# Who creates history?



## silverpixie

Were the most significant events in history made by the famous few, but not by the groups of ordinary people? Is this a mentalism view?


----------



## TRG

I don't think there is a simple answer to your question. There is a well known and similar question that goes something like, "Do the times make the man, or does the man make the times?" Would we remember Winston Churchill if not for WWII? I think that extraordinary times brings out the best, or maybe the worst in people. In any case, it is a chance for those with great leadership abilities to come to the fore.

I was considering starting a similar thread the past few days on the subject of history. I heard a book review by an author and historian named Michael Oren. The subject matter of the book is not so important, but it made me think about what the most relevant history is. Is it what actually happened, or is it what people most generally believe happened. The history we think of is often not what really happened and I believe the public forms opinions about current events based on false notions about the past. I'm sure someone can expand on this.


----------



## silverpixie

TRG said:


> I don't think there is a simple answer to your question. There is a well known and similar question that goes something like, "Do the times make the man, or does the man make the times?" Would we remember Winston Churchill if not for WWII? I think that extraordinary times brings out the best, or maybe the worst in people. In any case, it is a chance for those with great leadership abilities to come to the fore.

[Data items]

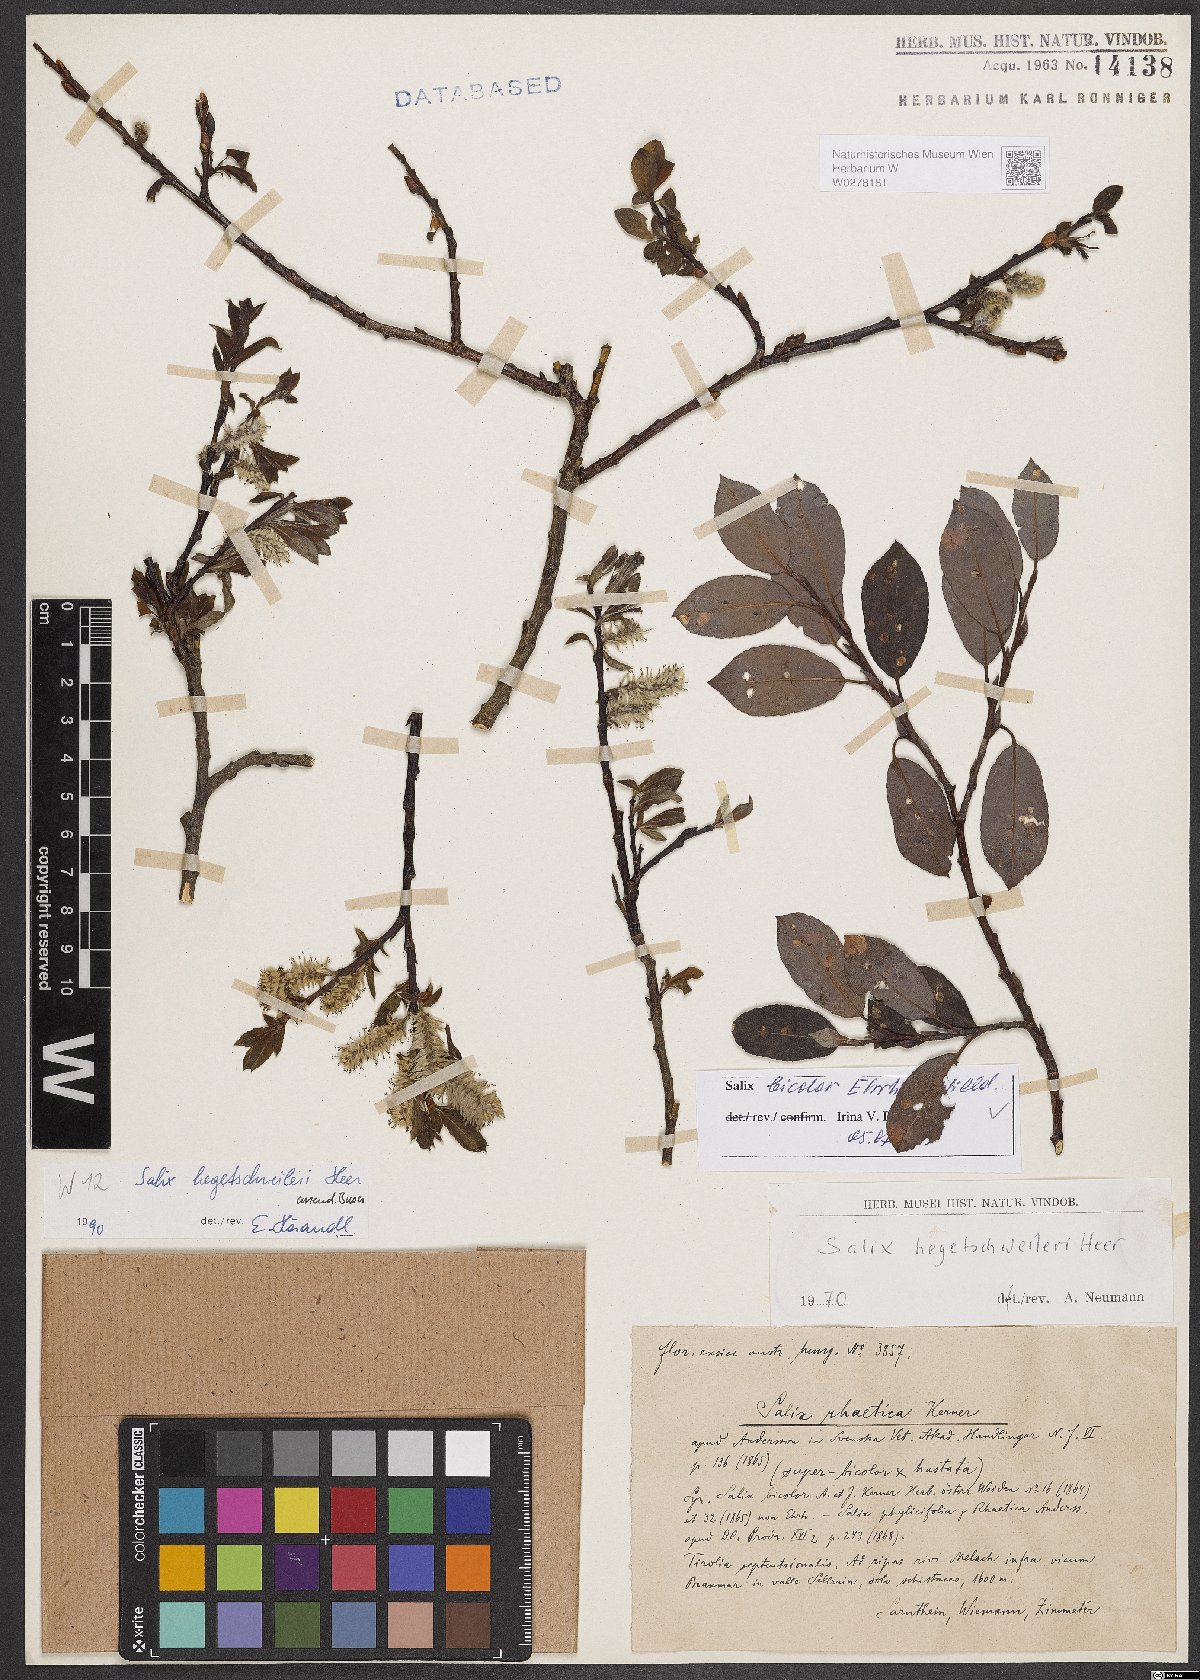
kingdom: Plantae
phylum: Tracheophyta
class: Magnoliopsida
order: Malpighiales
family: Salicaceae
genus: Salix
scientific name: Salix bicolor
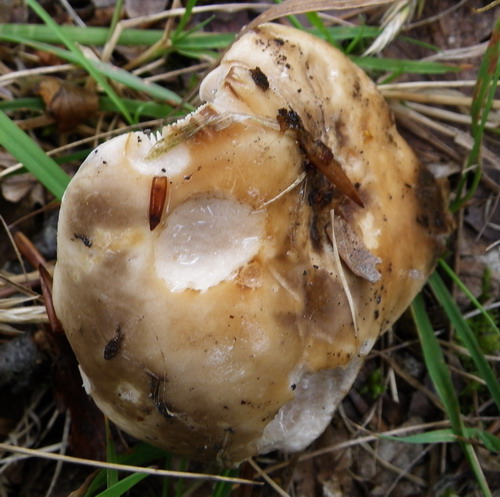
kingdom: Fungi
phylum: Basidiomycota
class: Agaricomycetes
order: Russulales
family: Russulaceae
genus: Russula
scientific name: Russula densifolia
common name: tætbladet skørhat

> **GIVEN REQUEST A**
Please update the entries, starting at the line that has "phylum: Basidiomycota" and stopping at the end of the entries. Change "common name" to "vernacular name", keep everything else the same, and return only those lines.
> **GIVEN REQUEST B**
Continue the forum thread on who creates history from its last line.

> **REPLY A**
phylum: Basidiomycota
class: Agaricomycetes
order: Russulales
family: Russulaceae
genus: Russula
scientific name: Russula densifolia
vernacular name: tætbladet skørhat

> **REPLY B**
> 
> I was considering starting a similar thread the past few days on the subject of history. I heard a book review by an author and historian named Michael Oren. The subject matter of the book is not so important, but it made me think about what the most relevant history is. Is it what actually happened, or is it what people most generally believe happened. The history we think of is often not what really happened and I believe the public forms opinions about current events based on false notions about the past. I'm sure someone can expand on this.


 
I once saw some critics about historians---"historians are storytellers". I think to some extent it is true. What is written in our history text books is what is to serve our regime in power. The government tends to make the people believe in and convinced with the government's most important beliefs and values. But the government won't let us know their mistakes or something not so glory, so they tend to hide those things and show us only honorable and respectable history. Something like how a courty struggled against its enemy and win the liberation for its people, but neglect the history of aggressing in other countries itself. So I think that what see is an angle of history, it might be true, but unilateral.


----------



## .   1

History is written by the victors to make the victors appear to be human and the vanquished less so.

.,,


----------



## ernest_

Interesting. There is a fine song (actually a poem) “Palabras para Julia” (Words to Julia), that says:

A lone man, a woman,
taken one by one,
are like dust,
are nothing.

In my opinion it is pretty true. Human beings are social beings, we need others and without them we are nothing. Some individuals may have had a crucial impact on the course of history, but perhaps not much.  Would communism ever happened without Marx? Well, probably yes.  There were a lot of socialist thinkers before Marx, such as Proudhon, Robert Owen or Charles Fourier. Also, the material circumstances were there, it wasn't like Marx created them. What about Hitler? Many think he was a madman who plunged his country into the abyss, but not really.  Nazism can be easily understood given the historical context in which it appeared, that is, a nation humiliated in the World War I and facing serious economic trouble. If not Hitler, some other radge would have occupied his place. So, in conclusion, may be yes or maybe not. It is very hard to say. But, generally speaking, I think not. Of course, there are always exceptions.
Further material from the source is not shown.